Читать «Книжник» онлайн - страница 125
Ольга Николаевна Михайлова
Впрочем, его пламя всегда было ледяным, обжигающим пламенем сухого льда, и порой Книжнику казалось, что он потому и получил талант, чтобы уверенно и спокойно говорить об Истине. При этом Книжник много слышал о том, что творец судится по особым законам, ему прощаются те грехи, которые не сходят с рук никому. Он брезгливо качал головой. Тот, кто притязал быть выше всех, судиться должен по «гамбургскому счёту».

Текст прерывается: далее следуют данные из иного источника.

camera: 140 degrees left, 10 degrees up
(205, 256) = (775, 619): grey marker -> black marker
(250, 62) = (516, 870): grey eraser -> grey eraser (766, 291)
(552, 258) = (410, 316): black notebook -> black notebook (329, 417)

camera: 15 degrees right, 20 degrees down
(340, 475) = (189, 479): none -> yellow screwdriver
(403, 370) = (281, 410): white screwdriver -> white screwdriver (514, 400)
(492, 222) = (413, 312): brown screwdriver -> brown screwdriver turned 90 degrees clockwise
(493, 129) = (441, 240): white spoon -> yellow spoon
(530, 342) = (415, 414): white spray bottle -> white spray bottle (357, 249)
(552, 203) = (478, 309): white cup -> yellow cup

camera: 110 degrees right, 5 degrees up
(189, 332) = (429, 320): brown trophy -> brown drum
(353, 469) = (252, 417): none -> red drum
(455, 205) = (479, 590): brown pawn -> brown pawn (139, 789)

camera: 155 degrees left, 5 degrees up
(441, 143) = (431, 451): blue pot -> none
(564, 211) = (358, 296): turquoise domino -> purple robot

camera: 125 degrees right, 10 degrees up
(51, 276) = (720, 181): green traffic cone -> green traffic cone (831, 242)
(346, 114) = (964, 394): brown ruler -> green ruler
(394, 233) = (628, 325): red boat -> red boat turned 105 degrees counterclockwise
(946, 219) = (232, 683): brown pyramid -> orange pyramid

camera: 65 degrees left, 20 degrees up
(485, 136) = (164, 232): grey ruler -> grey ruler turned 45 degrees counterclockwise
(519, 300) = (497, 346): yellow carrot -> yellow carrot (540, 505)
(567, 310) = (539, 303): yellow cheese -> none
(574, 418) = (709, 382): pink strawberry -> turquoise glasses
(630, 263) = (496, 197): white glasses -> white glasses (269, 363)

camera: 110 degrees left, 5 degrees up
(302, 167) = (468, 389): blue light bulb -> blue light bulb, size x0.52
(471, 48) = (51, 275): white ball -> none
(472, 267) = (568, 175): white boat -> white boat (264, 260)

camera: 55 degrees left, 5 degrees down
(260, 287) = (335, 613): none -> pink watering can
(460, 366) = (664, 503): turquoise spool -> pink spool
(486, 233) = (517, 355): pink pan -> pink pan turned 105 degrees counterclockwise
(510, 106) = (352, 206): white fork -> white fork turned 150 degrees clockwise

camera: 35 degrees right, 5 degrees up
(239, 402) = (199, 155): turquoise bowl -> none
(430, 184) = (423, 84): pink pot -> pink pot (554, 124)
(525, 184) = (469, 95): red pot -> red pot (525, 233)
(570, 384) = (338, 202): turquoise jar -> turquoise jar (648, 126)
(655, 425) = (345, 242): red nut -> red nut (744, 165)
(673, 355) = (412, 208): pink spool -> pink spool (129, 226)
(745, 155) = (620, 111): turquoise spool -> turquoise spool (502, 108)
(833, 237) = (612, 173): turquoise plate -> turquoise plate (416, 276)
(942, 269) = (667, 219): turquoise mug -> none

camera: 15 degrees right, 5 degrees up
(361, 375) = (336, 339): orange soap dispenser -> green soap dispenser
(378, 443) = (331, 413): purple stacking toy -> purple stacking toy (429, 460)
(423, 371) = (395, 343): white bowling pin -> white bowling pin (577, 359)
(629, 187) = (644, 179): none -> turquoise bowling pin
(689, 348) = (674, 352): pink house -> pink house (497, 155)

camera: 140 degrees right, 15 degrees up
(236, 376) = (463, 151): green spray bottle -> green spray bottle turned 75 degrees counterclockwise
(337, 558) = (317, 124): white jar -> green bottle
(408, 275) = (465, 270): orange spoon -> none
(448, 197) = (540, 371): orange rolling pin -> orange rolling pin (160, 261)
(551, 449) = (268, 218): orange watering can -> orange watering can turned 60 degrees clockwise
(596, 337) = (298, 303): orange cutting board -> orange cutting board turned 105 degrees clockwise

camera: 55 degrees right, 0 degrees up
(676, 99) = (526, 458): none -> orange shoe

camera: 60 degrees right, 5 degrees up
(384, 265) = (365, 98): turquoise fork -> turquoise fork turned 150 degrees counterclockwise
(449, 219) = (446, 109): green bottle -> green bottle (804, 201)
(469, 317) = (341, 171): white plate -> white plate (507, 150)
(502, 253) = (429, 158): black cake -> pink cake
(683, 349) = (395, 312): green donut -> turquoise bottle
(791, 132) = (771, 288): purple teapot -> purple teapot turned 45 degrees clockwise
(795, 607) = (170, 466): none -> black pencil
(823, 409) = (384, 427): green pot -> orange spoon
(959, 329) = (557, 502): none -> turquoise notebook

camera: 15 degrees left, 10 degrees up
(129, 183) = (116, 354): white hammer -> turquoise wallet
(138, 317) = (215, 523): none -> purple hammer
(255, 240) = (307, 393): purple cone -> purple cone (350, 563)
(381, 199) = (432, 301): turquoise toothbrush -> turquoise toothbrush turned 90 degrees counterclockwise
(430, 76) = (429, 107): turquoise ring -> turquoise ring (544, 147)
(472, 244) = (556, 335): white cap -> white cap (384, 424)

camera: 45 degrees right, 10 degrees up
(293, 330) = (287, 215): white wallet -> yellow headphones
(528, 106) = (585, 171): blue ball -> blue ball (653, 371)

Творцу ничего не прощается.
Много говорили и об экстазе творчества, Книжник снова только усмехался. Сам бесчувственный, он любил играть в романах плотскими страстями. Аскеза, усилие воли в борьбе с желанием стократно усиливали его. Похоть по природе своей нетворческое, ненасытимое и вампирическое состояние, и лишь аскет чувствует в себе неиссякающую силу жизни. Аскеза преображала жар похоти в работоспособность и вдохновение.
У Книжника, всегда одинокого, было немного ближних. Теперь его ближними стали его герои, он рассматривал и оценивал их наравне с живыми. Он полюбил их, причём — истово, они были — иногда его возлюбленными братьями и сёстрами, порой — мечтой о подлинных людях, а иной раз — фантазиями любви.
…После фантасмагорий в замке сатанинских искушений он написал ещё несколько романов, замечая, что поток силы, идущий через него, слабеет, а мастерство слога — немного увеличивается. Неведомая сила уходила постепенно, все меньше и меньше одухотворяя его, он оставался наедине с собой и Истиной, теперь холодно и отстранённо смотревшей на него. Книжник порой чувствовал странную апатию, слабость духа, он казался сам себе отработанным шлаком, шелухой, ненужной оболочкой сделанного. Он остановился.
На рабочем столе компьютера громоздились десять романов. И что с ними делать?
Книжник вышел в мир и… побрёл к книжному магазину. Четыре года промелькнули для него одним днём. Он не помнил событий этих лет, почти не различал день и ночь. Сейчас заметил, что болят ноги в коленях, ноет шея, временами спирает дыхание. Он, от природы наделённый богатырским здоровьем, чувствовал себя неважно.
Все эти годы он почти ничего не читал: работа не оставляла времени. Теперь остановился около полок, посмотрел классику, привычно гладя корешки ласковыми пальцами, потом набрал несколько бестселлеров, лежащих на низком квадратном постаменте в центре магазина. Вдохнул любимый запах бумаги и клеевых переплётов.
Но дома, разобравшись в купленном, ахнул. Оккультная глупость, дамские романчики о каких-то пустых бабёнках, вторичные и второсортные детективы, от которых у него сводило зубы. Вал пошлости и атеизма. Книжник подлинно удивился. Что это? Потом стало тошно.
Сопоставив то, что написано им, с тем, что издаётся, Книжник мысленно поставил огромный крест на попытке издаться. Это было просто смешно. Его вдруг ударил нелепый вопрос: как Господь мог дать человеку талант — если он никому не нужен? Ненужные миру дары — не Господни. Но опубликовать его романы было немыслимо, и дело было совсем не в деньгах, изданное за свой счёт, и он знал это, автор вынужден был раздавать в тех пределах, куда дотягивалась рука. Между тем, его книги там, куда дотягивалась рука, были никому не нужны. Зачем же они написаны?